┌──

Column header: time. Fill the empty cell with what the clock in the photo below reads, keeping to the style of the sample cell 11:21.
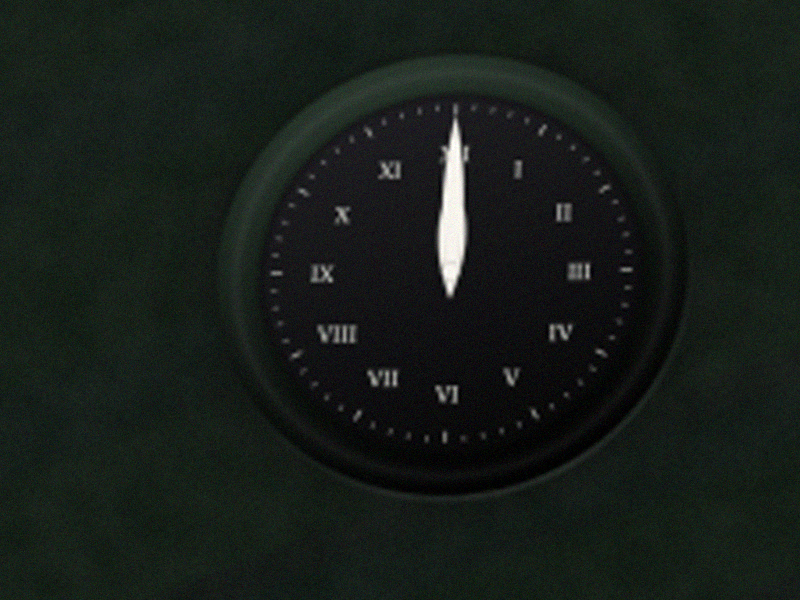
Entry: 12:00
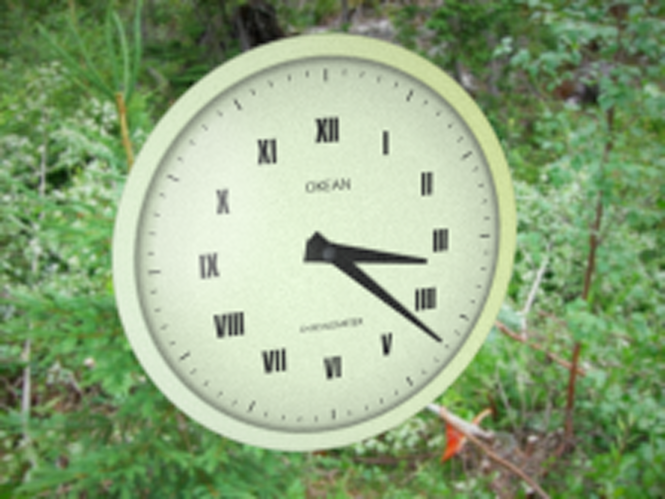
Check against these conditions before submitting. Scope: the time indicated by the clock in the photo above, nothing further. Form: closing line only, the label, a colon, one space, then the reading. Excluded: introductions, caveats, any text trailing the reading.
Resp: 3:22
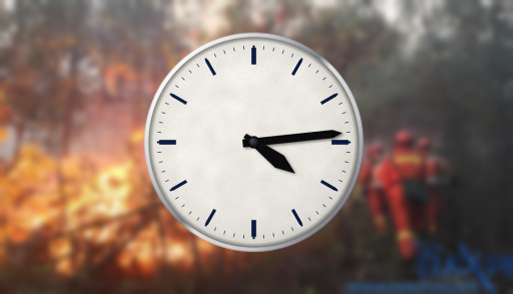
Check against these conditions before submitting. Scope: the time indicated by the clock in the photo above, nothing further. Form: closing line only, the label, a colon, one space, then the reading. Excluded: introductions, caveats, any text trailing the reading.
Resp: 4:14
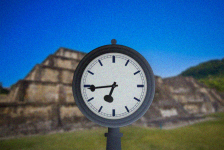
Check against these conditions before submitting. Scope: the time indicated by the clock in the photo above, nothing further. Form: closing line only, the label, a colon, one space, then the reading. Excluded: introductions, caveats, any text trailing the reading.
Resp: 6:44
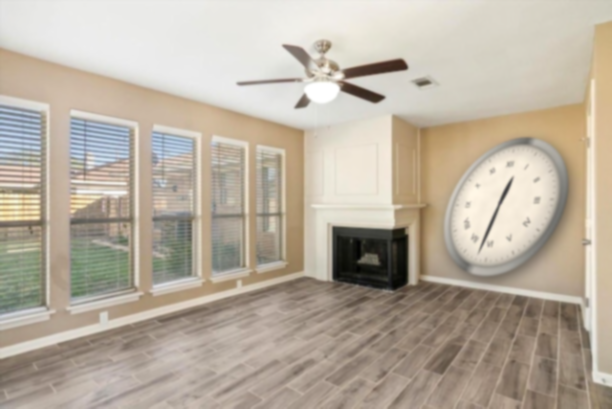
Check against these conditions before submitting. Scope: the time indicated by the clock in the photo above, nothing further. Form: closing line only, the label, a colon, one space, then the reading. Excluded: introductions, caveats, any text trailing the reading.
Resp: 12:32
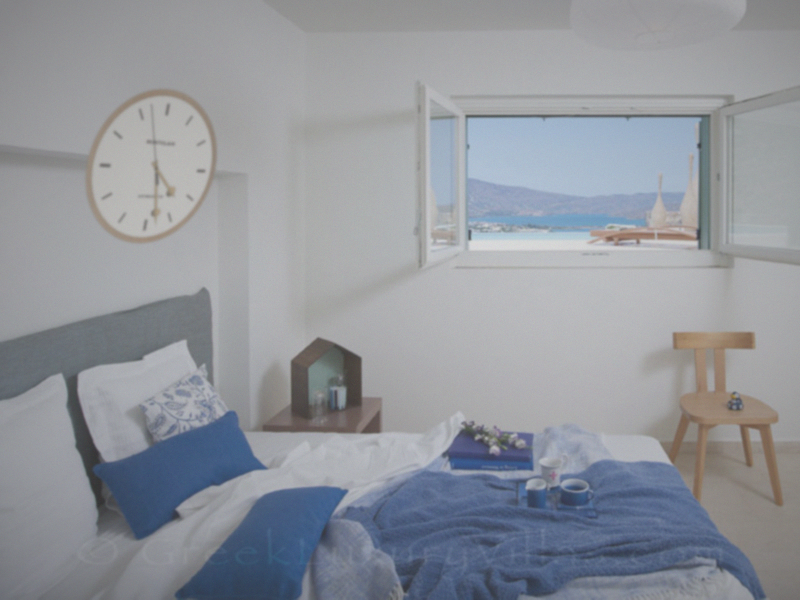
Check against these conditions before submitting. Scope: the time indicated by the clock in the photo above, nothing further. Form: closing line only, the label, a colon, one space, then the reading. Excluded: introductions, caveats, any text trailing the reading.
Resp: 4:27:57
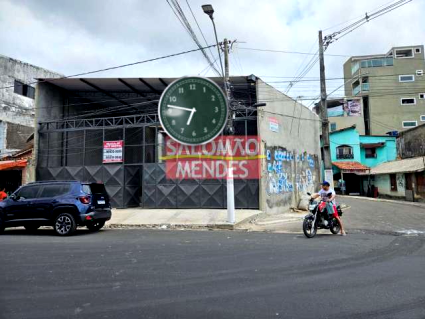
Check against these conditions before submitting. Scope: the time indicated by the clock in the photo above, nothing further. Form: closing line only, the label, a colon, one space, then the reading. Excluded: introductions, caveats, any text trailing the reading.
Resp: 6:47
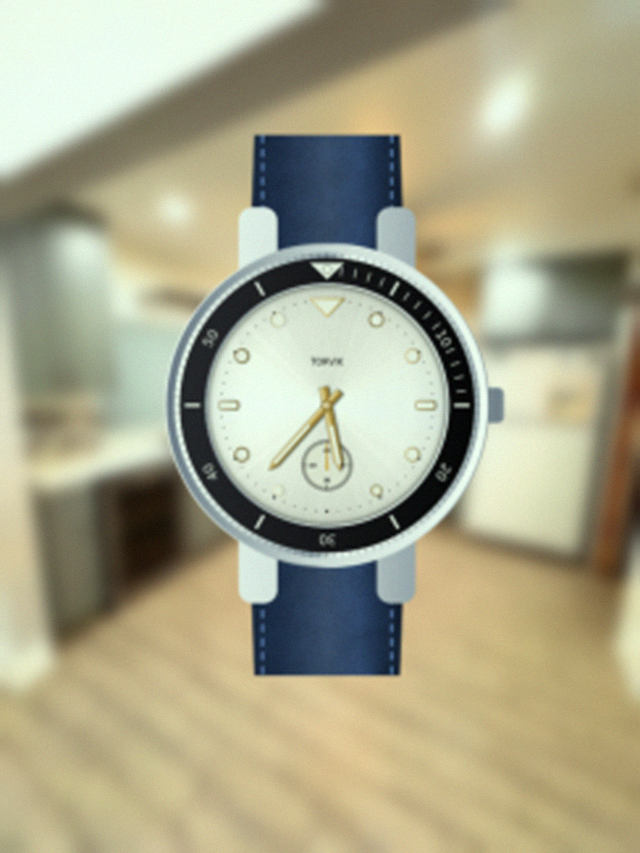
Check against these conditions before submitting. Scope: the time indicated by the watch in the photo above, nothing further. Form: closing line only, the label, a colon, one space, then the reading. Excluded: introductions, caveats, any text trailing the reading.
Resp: 5:37
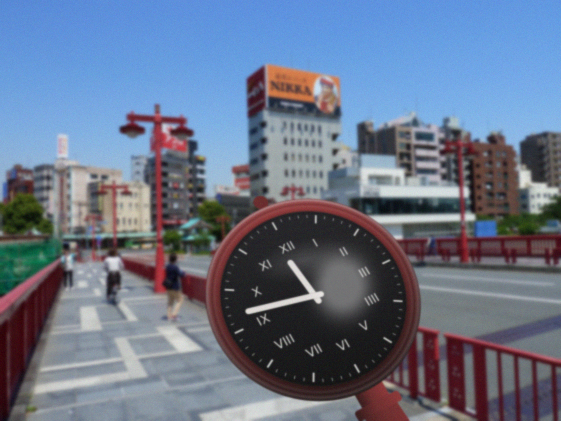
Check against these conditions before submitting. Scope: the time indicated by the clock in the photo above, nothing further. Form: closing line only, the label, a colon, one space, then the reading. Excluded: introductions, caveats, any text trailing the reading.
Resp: 11:47
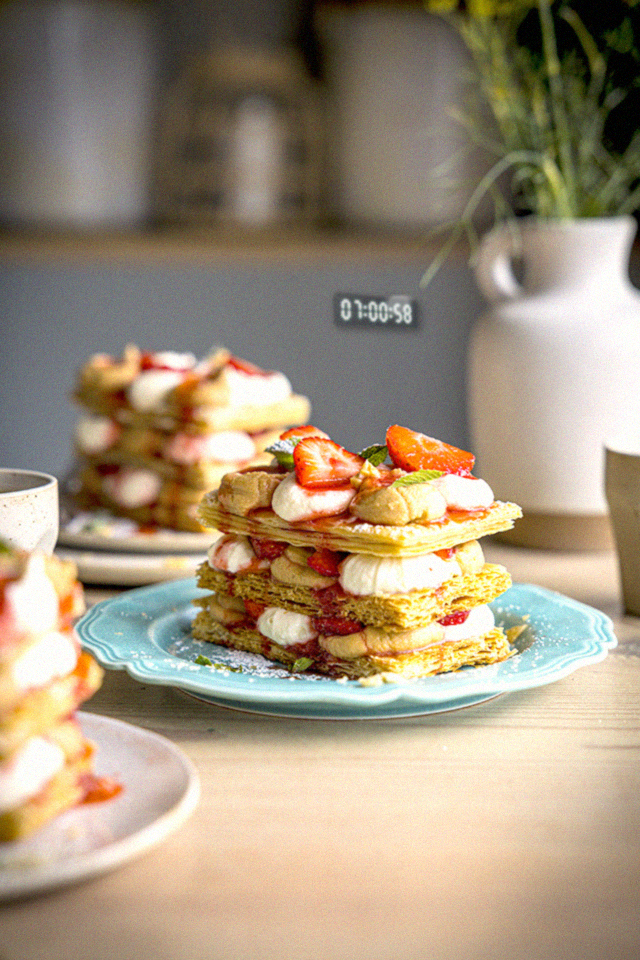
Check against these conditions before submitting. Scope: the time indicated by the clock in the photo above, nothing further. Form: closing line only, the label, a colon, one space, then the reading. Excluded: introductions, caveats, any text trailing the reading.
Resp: 7:00:58
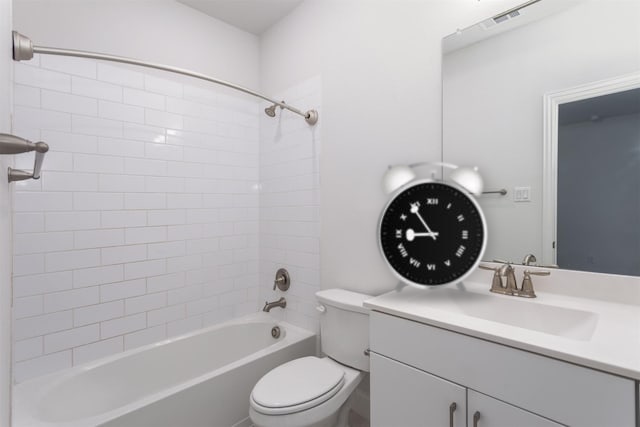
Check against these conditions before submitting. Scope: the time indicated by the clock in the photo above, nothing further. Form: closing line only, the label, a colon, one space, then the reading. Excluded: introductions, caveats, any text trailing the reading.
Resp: 8:54
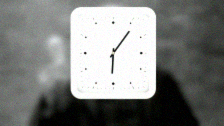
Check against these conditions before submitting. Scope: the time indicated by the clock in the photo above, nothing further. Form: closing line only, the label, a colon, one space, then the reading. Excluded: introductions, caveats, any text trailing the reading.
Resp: 6:06
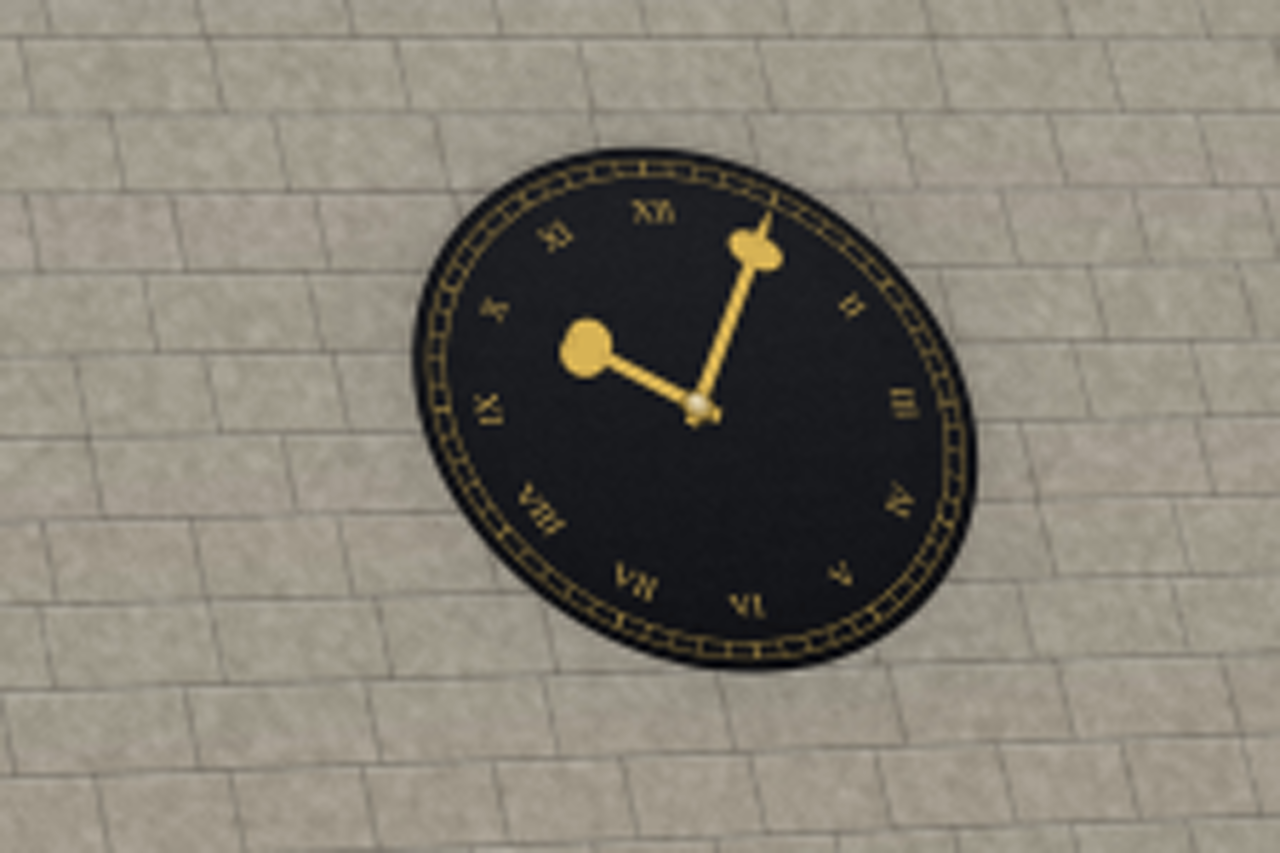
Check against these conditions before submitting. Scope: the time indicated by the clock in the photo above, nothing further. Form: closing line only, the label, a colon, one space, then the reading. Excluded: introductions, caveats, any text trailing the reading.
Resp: 10:05
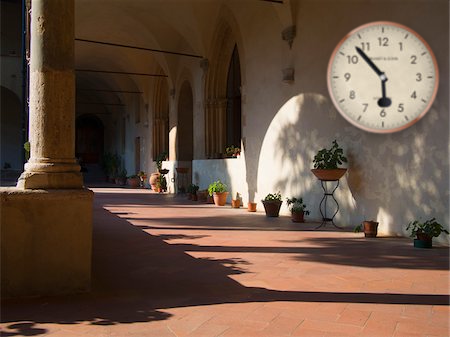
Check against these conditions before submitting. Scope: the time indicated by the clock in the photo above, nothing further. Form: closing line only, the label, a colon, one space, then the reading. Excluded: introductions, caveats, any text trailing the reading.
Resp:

└──

**AIM**
How many lines in the entries above contain the string "cell"? Reply with the number only.

**EXERCISE ANSWER**
1